Grandma glared at me silently for a second, carefully planning her
response, then suggested, “God already knowed what you was gon’ pray for befo’ you was eva born. He done already took yo’ requests into account when he was planning de world.”
“What if I pray for something different from what God thought I would?”
“It ain’t possible, boy! You can’t neva do nothin’ God didn’t already know about befo’ it eva happened.”
“That doesn’t sound like free will to me, Grandma. ‘Cause if it was truly free will, God got to wait to see what I’m gon’ do and say.”
“God ain’t got to wait to see nothin’ from you, fool! Who you thank you is?”
I let it go at that point. I wasn’t going to win, and too much was at stake for Grandma to lose. She was trembling.
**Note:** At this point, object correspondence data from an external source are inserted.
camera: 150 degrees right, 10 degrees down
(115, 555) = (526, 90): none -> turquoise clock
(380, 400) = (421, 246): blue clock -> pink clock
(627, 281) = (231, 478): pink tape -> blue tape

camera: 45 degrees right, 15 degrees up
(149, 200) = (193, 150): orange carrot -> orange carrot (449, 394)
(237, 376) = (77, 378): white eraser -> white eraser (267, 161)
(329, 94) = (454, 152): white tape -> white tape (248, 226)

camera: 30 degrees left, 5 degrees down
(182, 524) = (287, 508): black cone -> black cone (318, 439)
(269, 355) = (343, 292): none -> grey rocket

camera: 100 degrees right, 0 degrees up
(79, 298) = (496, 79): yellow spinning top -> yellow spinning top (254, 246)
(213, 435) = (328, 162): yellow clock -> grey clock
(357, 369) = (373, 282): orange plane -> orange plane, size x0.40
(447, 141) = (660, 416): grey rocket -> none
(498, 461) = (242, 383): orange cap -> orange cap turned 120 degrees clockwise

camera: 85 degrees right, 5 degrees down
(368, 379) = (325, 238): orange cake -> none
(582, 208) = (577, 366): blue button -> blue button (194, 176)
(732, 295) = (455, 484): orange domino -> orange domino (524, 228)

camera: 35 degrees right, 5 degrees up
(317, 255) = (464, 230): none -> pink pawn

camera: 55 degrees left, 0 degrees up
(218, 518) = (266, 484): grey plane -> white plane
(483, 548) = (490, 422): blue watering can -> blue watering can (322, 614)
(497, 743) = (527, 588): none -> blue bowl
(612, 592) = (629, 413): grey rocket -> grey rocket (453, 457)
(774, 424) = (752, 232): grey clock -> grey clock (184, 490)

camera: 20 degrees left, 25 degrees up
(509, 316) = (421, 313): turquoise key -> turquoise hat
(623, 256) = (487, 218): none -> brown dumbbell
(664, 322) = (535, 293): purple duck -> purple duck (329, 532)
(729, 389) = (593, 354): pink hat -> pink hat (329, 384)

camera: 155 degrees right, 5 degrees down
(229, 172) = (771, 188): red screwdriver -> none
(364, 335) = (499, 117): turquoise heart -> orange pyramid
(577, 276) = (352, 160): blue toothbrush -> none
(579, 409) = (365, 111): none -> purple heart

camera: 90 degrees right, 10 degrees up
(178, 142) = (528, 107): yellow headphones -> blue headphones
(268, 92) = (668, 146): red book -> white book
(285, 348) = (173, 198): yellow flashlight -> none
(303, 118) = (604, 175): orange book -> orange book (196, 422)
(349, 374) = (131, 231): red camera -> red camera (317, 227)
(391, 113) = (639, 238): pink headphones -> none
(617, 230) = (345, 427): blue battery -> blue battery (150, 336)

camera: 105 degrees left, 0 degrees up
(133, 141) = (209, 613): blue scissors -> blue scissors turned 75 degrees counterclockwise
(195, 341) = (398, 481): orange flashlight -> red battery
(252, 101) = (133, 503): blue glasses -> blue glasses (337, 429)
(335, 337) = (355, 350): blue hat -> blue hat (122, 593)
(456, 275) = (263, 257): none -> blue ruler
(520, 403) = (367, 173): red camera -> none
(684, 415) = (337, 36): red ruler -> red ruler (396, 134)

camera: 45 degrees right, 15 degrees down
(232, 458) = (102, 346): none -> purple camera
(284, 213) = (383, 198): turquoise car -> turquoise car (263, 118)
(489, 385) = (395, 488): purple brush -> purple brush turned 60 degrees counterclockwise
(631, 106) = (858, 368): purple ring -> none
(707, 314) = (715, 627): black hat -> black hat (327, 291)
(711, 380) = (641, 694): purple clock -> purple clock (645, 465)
I suppose I tugged at the very fabric of her beliefs, although I hadn’t meant to. I was trying to resolve some of the conflicts I had after church service on Sunday mornings. Pastor would always say at least one thing that simply didn’t make sense to me, especially his belief that “to understand de Lawd, you can’t use yo’ mind.” What kind of nonsense is that? On the way home one Sunday, I asked Daddy how a man was supposed to understand God if he didn’t use his mind and Daddy said, “You too damn smart fo’ yo’ own good.” I didn’t understand that, either. If indeed God was smarter than everybody in the whole world put together, how could my little intelligence be too much? I didn’t ask this out loud. Daddy had made it clear he didn’t want to hear any more of my intellectual bullshit, as he called it.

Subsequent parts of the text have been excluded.